Refreshing my memory about using Hive but in a local contained set of services using Docker and docker-compose. The idea is that we want to be able to set up a a hive cluster that uses a PostgreSQL metadata relational database to keep track of data across it's datanodes. We use PostgreSQL relational database instead of Apache Derby (the default) instead of HDFS for latency, demo and improved performance purposes.
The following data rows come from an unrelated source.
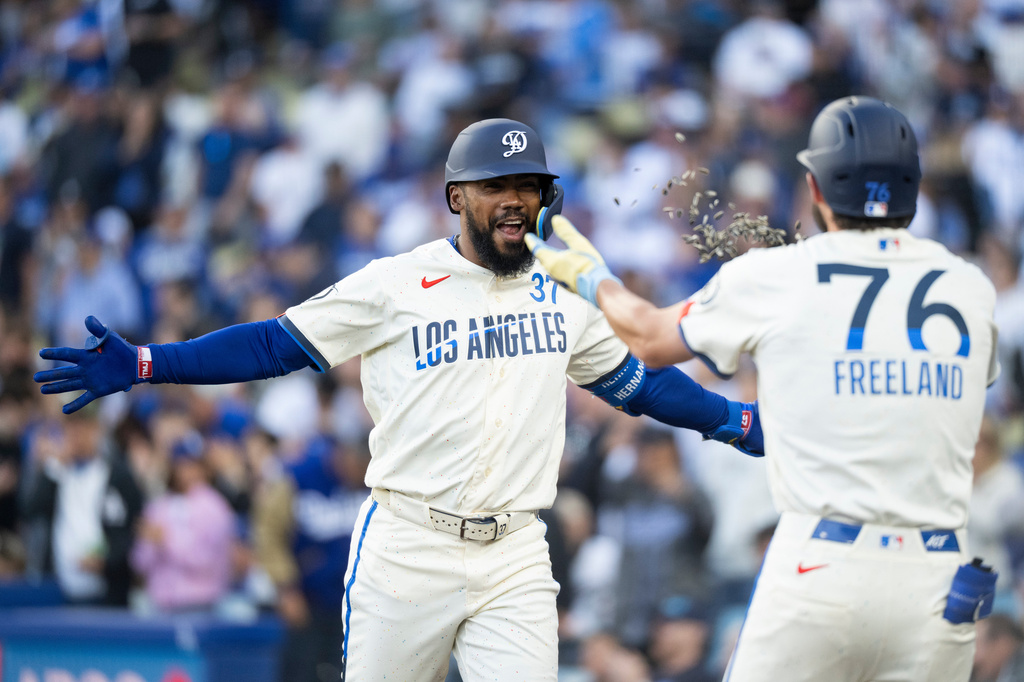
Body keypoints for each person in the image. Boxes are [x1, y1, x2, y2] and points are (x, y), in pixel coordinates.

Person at [33, 118, 761, 681]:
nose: (515, 201)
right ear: (457, 198)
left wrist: (732, 420)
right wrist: (149, 362)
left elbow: (637, 384)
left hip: (514, 552)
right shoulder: (395, 283)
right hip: (408, 545)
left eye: (529, 186)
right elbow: (272, 344)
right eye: (495, 186)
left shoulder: (564, 287)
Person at [528, 97, 1001, 682]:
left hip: (825, 563)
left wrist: (595, 279)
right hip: (938, 580)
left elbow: (647, 337)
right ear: (913, 187)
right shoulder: (972, 290)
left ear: (817, 189)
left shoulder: (779, 274)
I was literally inspired by this post: https://hshirodkar.medium.com/apache-hive-on-docker-4d7280ac6f8e
Name node: central node in a hive cluster that keeps track of all data on data nodes using hive table. has environmental variables and volume data
Data node: built from the hadoop-datanode
image on Dockerhub, this service contains the actual data distributed across our hive cluster. In this case, we have a cluster of 1. contains volume data mounted locally from hdfs/datanode/
and relies on some environmental variable data from the hadoop-hive.env
file as well as the environment
instruction from the docker-compose.yml
.
Hive Server: This Hive server was built from the Hive
image from Dockerhub. For metadata table store for your hive service, we use an hive image that specifies that use of Postgres as it's relational database with specifications/configs/env vars from the hadoop-hive.env
file, the environment
instruction in the docker-compose.yml
and the volume data in the employee
folder at the root directory. It depends on the hive-metastore
service.
Hive Metastore: created using the hive-postgres image, it relies on hive-metastore-postgres-sql
service before starting. This service has dependies from the environmental variables in the hadoop-hive.env
file and the environment
instruction in the docker-compose.yml
Hive Metastore Postgresql: based on the hive-metastore-postgresql
image on Dockerhub, it acts as the relational database store for our metadata on our cluster. It depends on the datanode
service container to be up.
In the root directory, run docker-compose up -d
. This will start up all the necessary containers that will run : The namenode
, datanode
, hive-server
, hive-metastore
, and hive-metastore-postgresql
services for our tutorial.
We need to make sure that all of our services are upped correctly after the images have been built and the containers are started.
docker stats
We can start with creating a database with a table using the HQL script (employee_table.hql
) on the hive-server.
We can start by shelling into the hive-server:
docker exec -it
Run the HQL script that has the DDL to create the testdb
database and the employee
table using hive
:
cd ..
cd employee
hive -f employee_table.hql
While we are still in the hive-server container, we need to use hadoop
to initialize the employee
table with some records from our CSV file. While we are still in the /employee
directory, from the above section, we can run:
hadoop fs -put employee.csv hdfs://namenode:8020/user/hive/warehouse/testdb.db/employee
Shell into the hadoop hive-server, that uses postgres as a metastore, and use the hive
command to check if the new entries were created in the hive database
Run:
docker exec -it hive-server
hive
show databases;
use testdb;
show tables;
select * from employee;
A successful run of the last query should yield something like this:
hive> select * from employee;
OK
1 Rudolf Bardin 30 cashier 100 New York 40000 5
2 Rob Trask 22 driver 100 New York 50000 4
3 Madie Nakamura 20 janitor 100 New York 30000 4
4 Alesha Huntley 40 cashier 101 Los Angeles 40000 10
5 Iva Moose 50 cashier 102 Phoenix 50000 20
Time taken: 0.722 seconds, Fetched: 5 row(s)